Tasks to perform:
**A.** Name every person identified by name in the column about Ted Strickland, including the byline.
**B.** Render this sentence from the column about Ted Strickland in Spanish: "Not a word of his speech smacked of recrimination."
____ Excerpted text
The big picture; Give Strickland a little elbow room

BYLINE: Brent Larkin, Director of Plain Dealer Editorial Pages

DATELINE: Columbus, Ohio


Columbus - One of this town's favorite Republican pastimes for the past few weeks has been to dispense not-so-subtle sarcasm aimed at Ted Strickland, the first Democrat elected governor in 20 years.

Some GOP legislators, including House Speaker Jon Husted, have mocked the governor's campaign promise to fix the school-funding for-

mula.

State Sen. Kevin Coughlin, a Cuyahoga Falls Republican, went so far as to deride Strickland's "Turnaround Ohio" plan with daily news releases counting down the days until the governor fixes Ohio's badly broken economy.

How interesting that Coughlin would employ a calendar-type gimmick to make his point.

You see, Coughlin's countdown calendar is make-believe.

Here's one that isn't.

Coughlin's Republicans ran this state for the past 16 years.

And where they ran it was right into the ground.

By almost every indicator used to measure the condition of higher education and the economy, the numbers scream out that Ohio is in far worse shape today than it was 16 years ago.

By my calendar, that's a 192-month record of failure, with a few successes (tax reform, Third Frontier to name two) sprinkled in merely to prevent the GOP losing streak from reaching the 5,844 days.

Sure, saddling Republicans with all of the blame for what has happened to this state would be grossly unfair. Ohio's demise is largely the result of forces that were at work for decades.

But given the sordid history of the post-1990 era, it would have been laughably easy for Ted Strickland to engage in prolonged and effective blame-placing on Wednesday during his first State of the State speech. Instead, he took the high road. Not a word of his speech smacked of recrimination.

If you don't count the obsession many Republicans have with social engineering - and you shouldn't - by the time Strickland walked out of that House chamber, he had offered up almost as many big and bold ideas in 57 minutes as Republicans managed to toss out during their 8,415,360-

minute rule.
________
____ Entries provided
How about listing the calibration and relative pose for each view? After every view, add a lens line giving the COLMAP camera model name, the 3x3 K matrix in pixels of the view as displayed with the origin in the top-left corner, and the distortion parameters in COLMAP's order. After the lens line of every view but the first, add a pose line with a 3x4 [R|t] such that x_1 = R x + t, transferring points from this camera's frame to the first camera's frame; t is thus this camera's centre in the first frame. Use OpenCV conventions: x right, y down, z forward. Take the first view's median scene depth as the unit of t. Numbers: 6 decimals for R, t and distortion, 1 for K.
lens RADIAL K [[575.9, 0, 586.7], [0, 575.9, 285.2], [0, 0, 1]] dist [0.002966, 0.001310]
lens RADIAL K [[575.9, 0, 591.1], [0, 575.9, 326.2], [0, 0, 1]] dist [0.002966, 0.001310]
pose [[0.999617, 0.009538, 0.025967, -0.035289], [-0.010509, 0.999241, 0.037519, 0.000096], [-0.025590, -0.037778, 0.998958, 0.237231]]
________
____ Entries provided
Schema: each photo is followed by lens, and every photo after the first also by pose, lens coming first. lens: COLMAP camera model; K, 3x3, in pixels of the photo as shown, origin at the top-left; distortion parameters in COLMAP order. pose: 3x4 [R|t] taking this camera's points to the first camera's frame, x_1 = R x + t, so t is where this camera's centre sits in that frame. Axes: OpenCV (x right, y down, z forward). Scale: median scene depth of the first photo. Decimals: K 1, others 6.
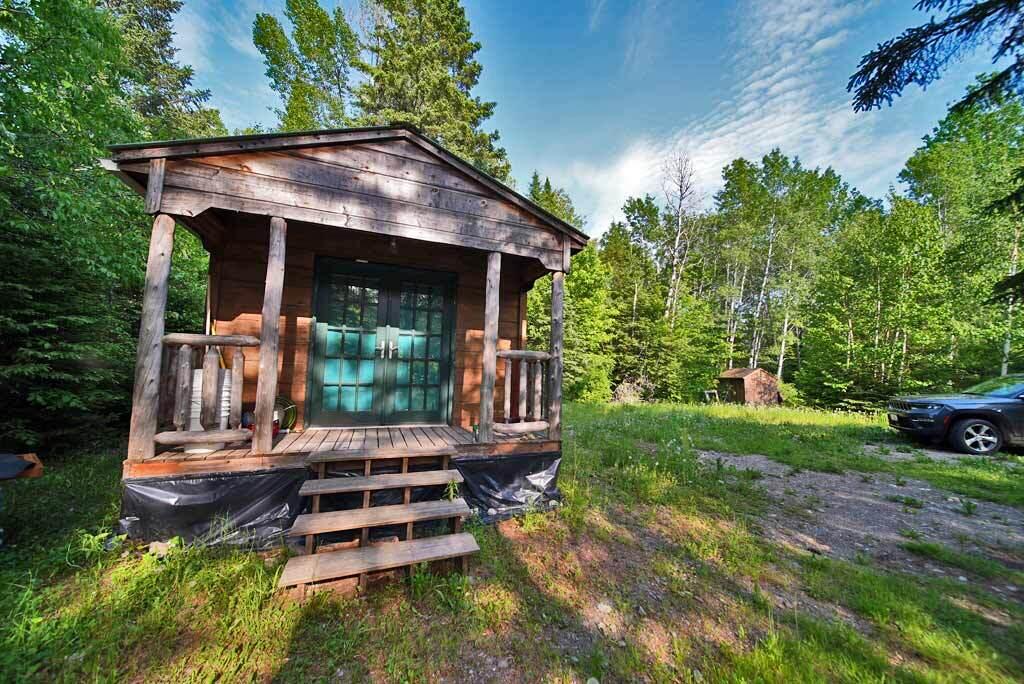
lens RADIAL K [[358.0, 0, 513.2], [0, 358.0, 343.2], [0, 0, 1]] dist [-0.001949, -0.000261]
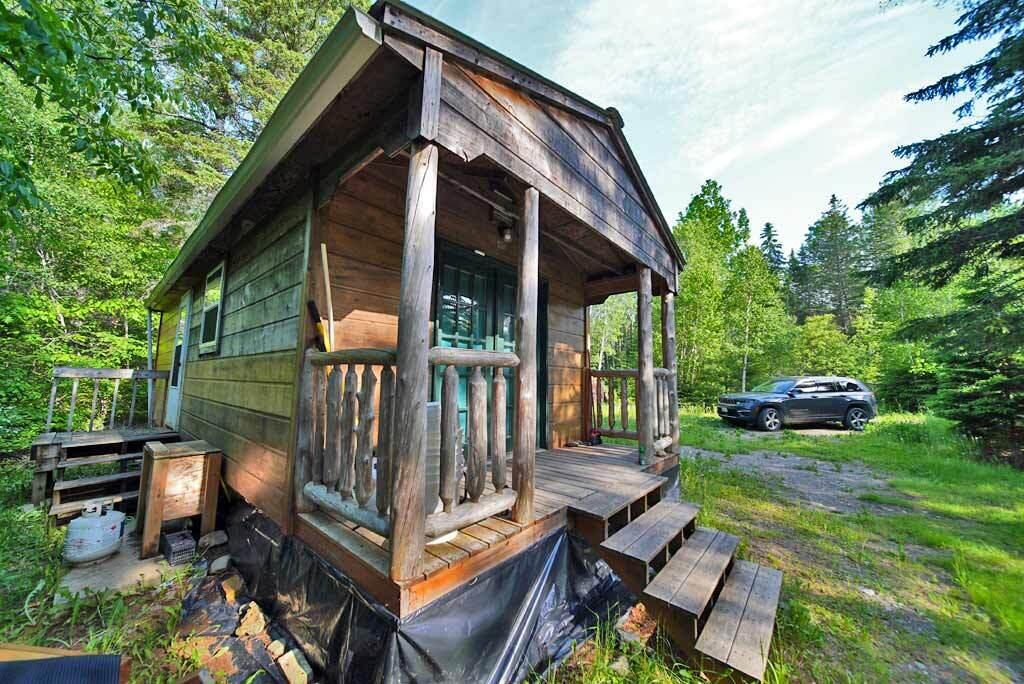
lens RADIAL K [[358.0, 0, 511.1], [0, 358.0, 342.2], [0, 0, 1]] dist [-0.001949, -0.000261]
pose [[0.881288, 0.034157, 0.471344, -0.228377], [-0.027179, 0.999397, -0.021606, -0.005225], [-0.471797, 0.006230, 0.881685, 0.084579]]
________
____ Entries provided
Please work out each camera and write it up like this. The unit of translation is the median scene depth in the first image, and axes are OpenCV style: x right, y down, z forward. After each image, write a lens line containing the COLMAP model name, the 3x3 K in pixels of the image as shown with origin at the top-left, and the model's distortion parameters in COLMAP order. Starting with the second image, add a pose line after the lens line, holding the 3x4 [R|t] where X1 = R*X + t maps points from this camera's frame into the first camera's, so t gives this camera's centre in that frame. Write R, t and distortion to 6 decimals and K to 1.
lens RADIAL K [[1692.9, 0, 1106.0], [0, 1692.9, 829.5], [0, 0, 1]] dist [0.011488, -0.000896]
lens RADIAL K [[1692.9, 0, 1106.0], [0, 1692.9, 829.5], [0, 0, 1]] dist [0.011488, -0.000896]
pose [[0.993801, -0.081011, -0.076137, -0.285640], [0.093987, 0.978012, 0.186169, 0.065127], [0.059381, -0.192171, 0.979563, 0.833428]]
________
Solved problems:
**A.**
Brent Larkin
Ted Strickland
Jon Husted
Kevin Coughlin

**B.** Ni una sola palabra de su discurso sonaba a recriminación.